* DOCUMENT EXTRACT *
Add support for the hermitian option on jnp.linalg.pinv.

Improve the pinv implementation to avoid computing an unnecessary reduction: svd sorts its singular values so we don't need to use amax() to find the largest one.
Avoid explicitly forming the identity matrix in the pinv JVP.
This commit is contained in:
Peter Hawkins 2022-11-07 11:39:19 -05:00
parent 1e7e8e8d5c
commit ab8cde9ed4
3 changed files with 42 additions and 23 deletions

View File

@ -7,6 +7,8 @@ Remember to align the itemized text with the first line of an item within a list
-->
## jax 0.3.25
* Changes
* {func}`jax.numpy.linalg.pinv` now supports the `hermitian` option.
## jaxlib 0.3.25

View File

@ -41,6 +41,9 @@ def _H(x: ArrayLike) -> Array:
return jnp.conjugate(jnp.swapaxes(x, -1, -2))
def _symmetrize(x: Array) -> Array: return (x + _H(x)) / 2
@_wraps(np.linalg.cholesky)
@jit
def cholesky(a: ArrayLike) -> Array:
@ -406,27 +409,32 @@ def eigvalsh(a: ArrayLike, UPLO: Optional[str] = 'L') -> Array:
return w
@partial(custom_jvp, nondiff_argnums=(1,))

* SUPPLIED DATA *

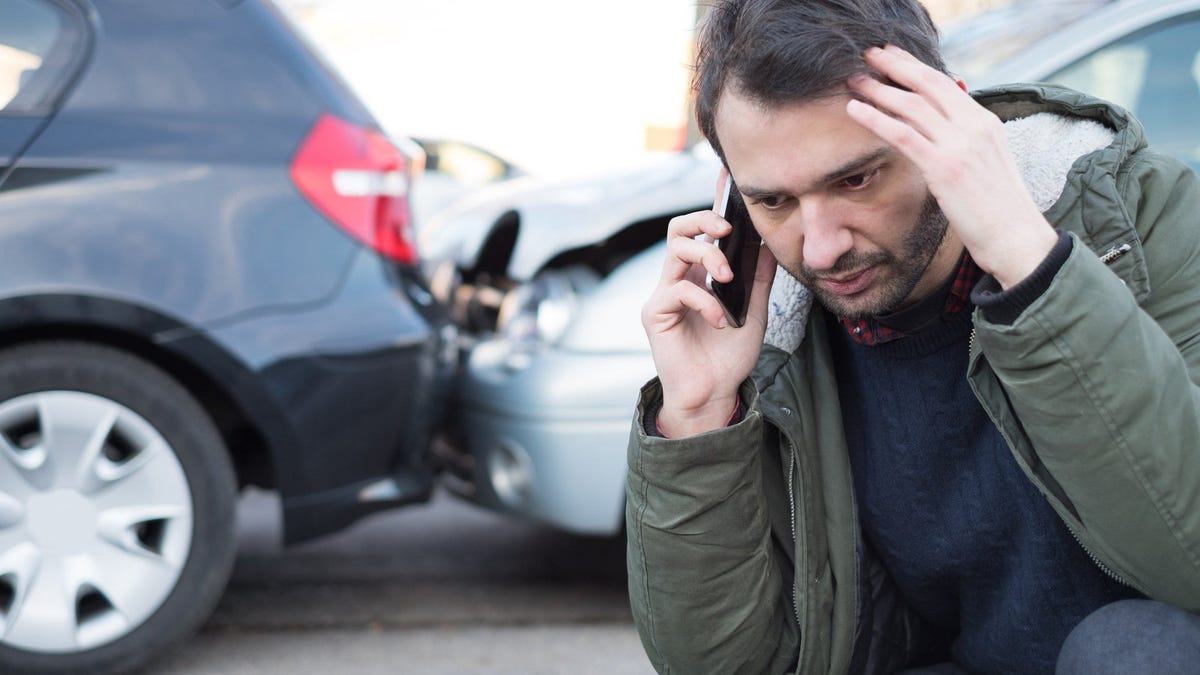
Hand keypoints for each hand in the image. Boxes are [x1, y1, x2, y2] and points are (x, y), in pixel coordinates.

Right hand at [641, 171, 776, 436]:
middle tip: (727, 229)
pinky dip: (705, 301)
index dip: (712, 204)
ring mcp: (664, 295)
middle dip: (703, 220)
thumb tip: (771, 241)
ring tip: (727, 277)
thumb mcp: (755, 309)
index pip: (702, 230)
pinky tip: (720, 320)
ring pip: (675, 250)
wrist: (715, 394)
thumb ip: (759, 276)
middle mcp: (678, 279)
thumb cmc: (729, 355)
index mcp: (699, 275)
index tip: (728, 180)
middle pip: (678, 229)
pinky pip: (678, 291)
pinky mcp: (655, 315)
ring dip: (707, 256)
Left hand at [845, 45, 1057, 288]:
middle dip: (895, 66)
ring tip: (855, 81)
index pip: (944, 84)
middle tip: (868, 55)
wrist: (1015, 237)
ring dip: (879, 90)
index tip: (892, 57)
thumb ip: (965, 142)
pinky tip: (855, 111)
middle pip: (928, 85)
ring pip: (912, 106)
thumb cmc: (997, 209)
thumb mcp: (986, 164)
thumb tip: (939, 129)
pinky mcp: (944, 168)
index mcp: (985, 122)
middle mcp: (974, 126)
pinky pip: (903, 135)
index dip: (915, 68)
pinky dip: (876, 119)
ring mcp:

* INSTRUCTIONS *
1. Give the commit note again word for word, from "Add support for" to "the largest one.".
2. According to the commit note, why is amax() not needed to find the largest singular value in pinv?

* RESPONSES BY TASK *
1.
Add support for the hermitian option on jnp.linalg.pinv.

Improve the pinv implementation to avoid computing an unnecessary reduction: svd sorts its singular values so we don't need to use amax() to find the largest one.

2. Because svd sorts its singular values.